Lightroom is a great product, with great features, a great interface and everything like that.  If only it worked well for me on large scales like what I am doing I would fall for it.  Unfortunately, this is not the case.  I think I’ll let it stay on my hard drive and use it for correcting pictures from parties and such.  One gigabyte of RAM should be sufficient enough and not cause this much of an issue.

*I’d like to address that due to the lack of my knowledge Lightroom works that there is very slim chance that it could be Vista’s fault for all this, but Adobe should have taken this into consideration, and I highly doubt this to be the case.  Had I more time, I would put XP on another hard drive and do the same tests.

Scans of Zion Pictures

Tuesday, October 10th, 2006

I finally got around to posting these pictures in my gallery, which can be found here.  They are still pretty rough, and unedited, except for some contrast stretching.
Here are a couple of my more favorite ones.  Click for slightly larger image :).

I hope you enjoy them.

I really need to get around to processing them.  I have only a gig of RAM on my desktop and it doesn’t like dealing with 400MB 16bit tiffs.

RAID 5s and Flextight 848

Monday, October 2nd, 2006

I apologize if anybody tried accessing my site, or Jeremy’s this weekend.  After 385 days of uptime, I decided that I needed to take “Skank”, my server, down for maintenance.  It’s 60gb hard drive had a whine of death and I had 3 80gb drives to put in it.  And that I did.

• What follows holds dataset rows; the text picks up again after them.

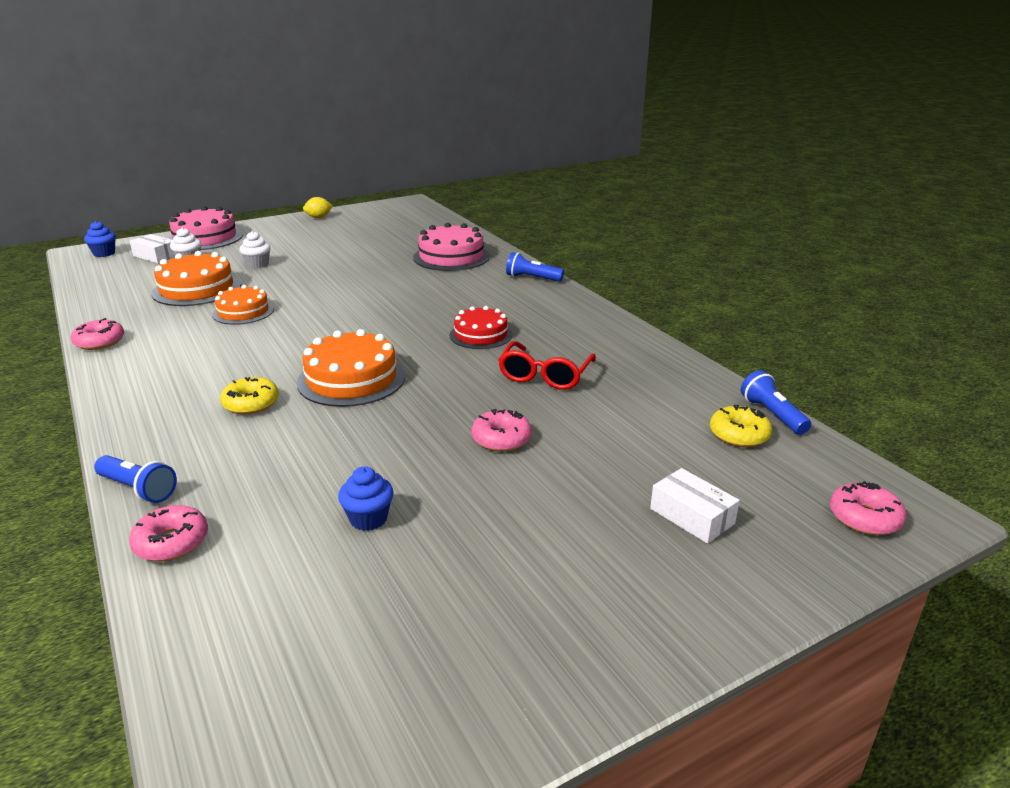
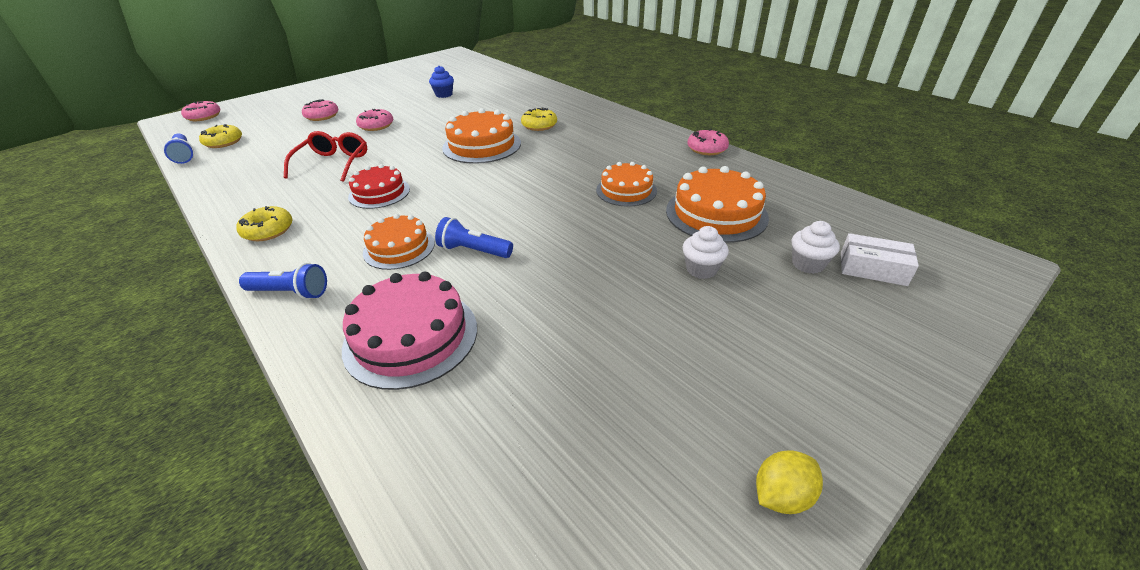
camera: 170 degrees right, 10 degrees up
(104, 253) = (955, 264): blue cupcake -> none
(138, 489) = (558, 92): blue flashlight -> blue flashlight (473, 251)
(171, 542) = (523, 82): pink donut -> pink donut (322, 116)
(205, 238) = (888, 336): pink cake -> none
(459, 293) = (399, 248): none -> orange cake
(575, 314) = (268, 230): none -> yellow donut
(692, 516) = (290, 109): white box -> none

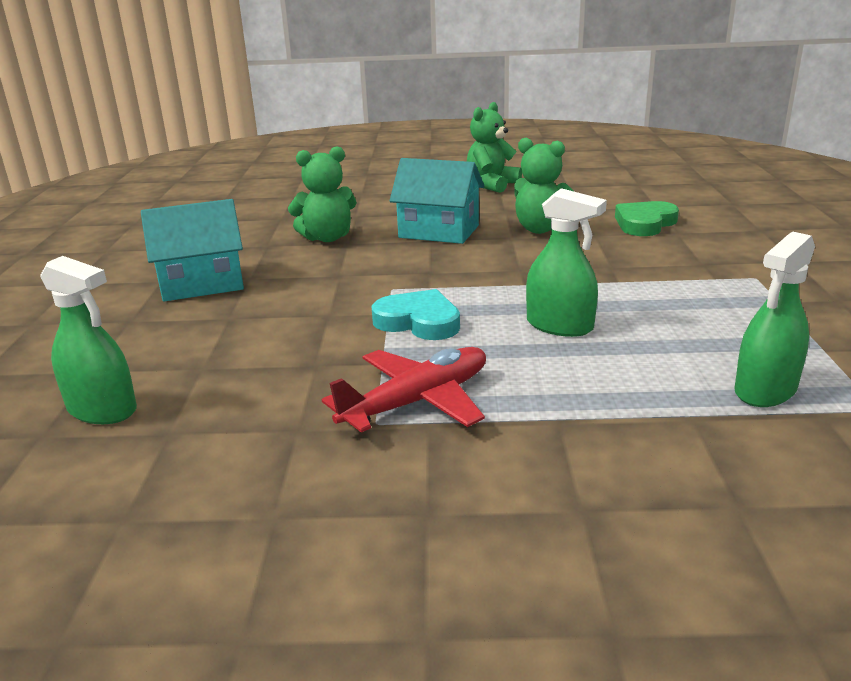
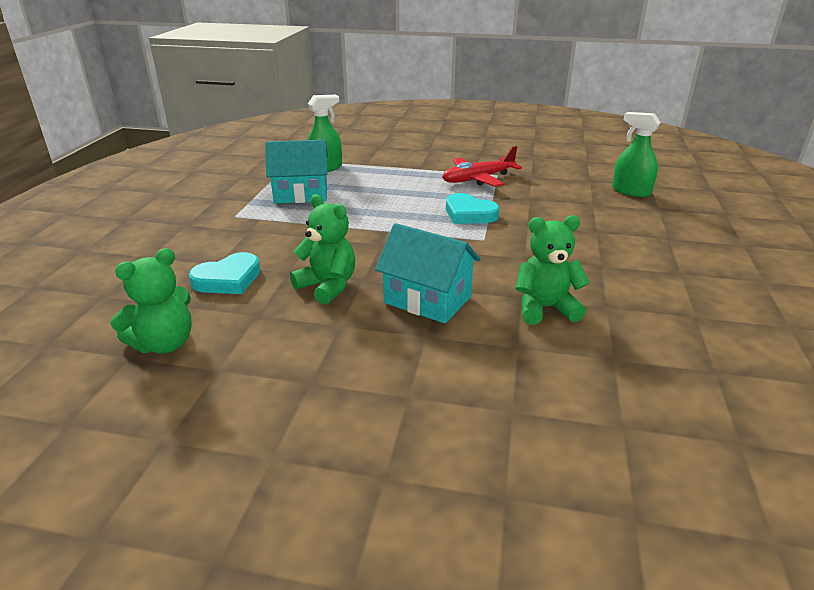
camera: 170 degrees left, 5 degrees up
(202, 284) = (639, 264): turquoise house -> turquoise house (301, 194)
(492, 185) = (313, 397): green teddy bear -> green teddy bear (164, 344)
(559, 326) = (388, 202): green spray bottle -> none
(644, 223) = (228, 279): green heart -> turquoise heart

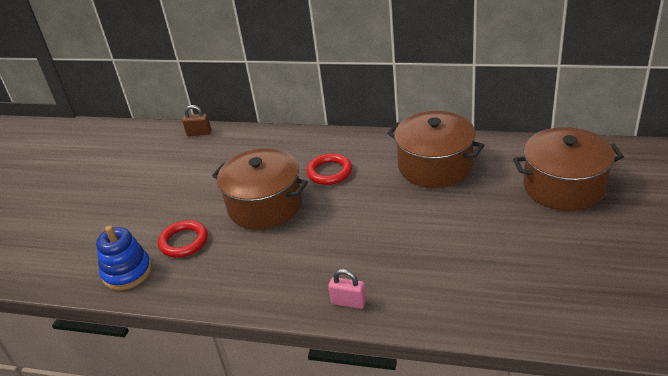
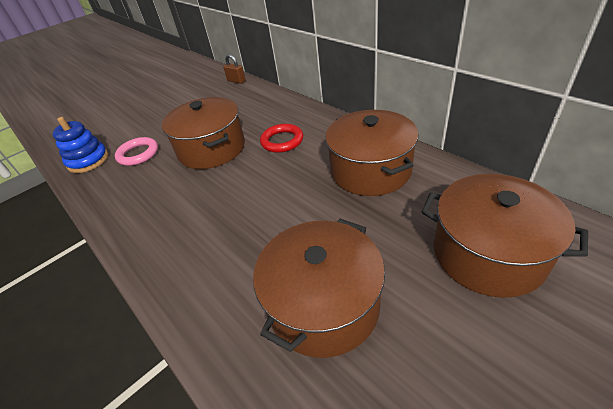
camera: 35 degrees right, 5 degrees up
(184, 242) = (138, 154): red ring -> pink ring
(348, 302) = (166, 265): pink padlock -> none
(495, 262) = (323, 304): none -> brown pot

Basically, in Linux (or BSD I believe), you don’t need a RAID controller to have a RAID.  And I wanted to take full advantage of all 3 drives, so I set up a RAID 5 with them.  To migrate the data from the 60gb reiserfs partition, I used dd to copy the bits to the new 160gb partition.  After that which took an hour or two I used the command resize_reiserfs to resize the 60gb partition on what was actually a 160gb partition to 160gb, and bam!, a couple more seconds and I was migrated.  I also set up a RAID 1 for my boot partition and and a RAID 0 for swap.
Then I just had to tweak my fstab and grub config and grub the new drives, restart, and yup it worked.  Okay, I embellished a bit.  It didn’t go all that smooth, but the outcome is what matters, right?

So right now I am scanning tons of 4×5s on a Flextight 848 and damn, they are sexy.  So very much faster than the Flextight II’s and that makes me happy.  Honestly, they scan at 2040dpi, about 4 times faster (just an estimate) than the Flextight II’s do at 1800dpi.  Heh, and I am on the same network as my server so I can just scp all my 16bit tiffs to it instead of storing them.

Yeah, I am stressed… my portable hard drive got destroyed and it had a lot of stuff on it.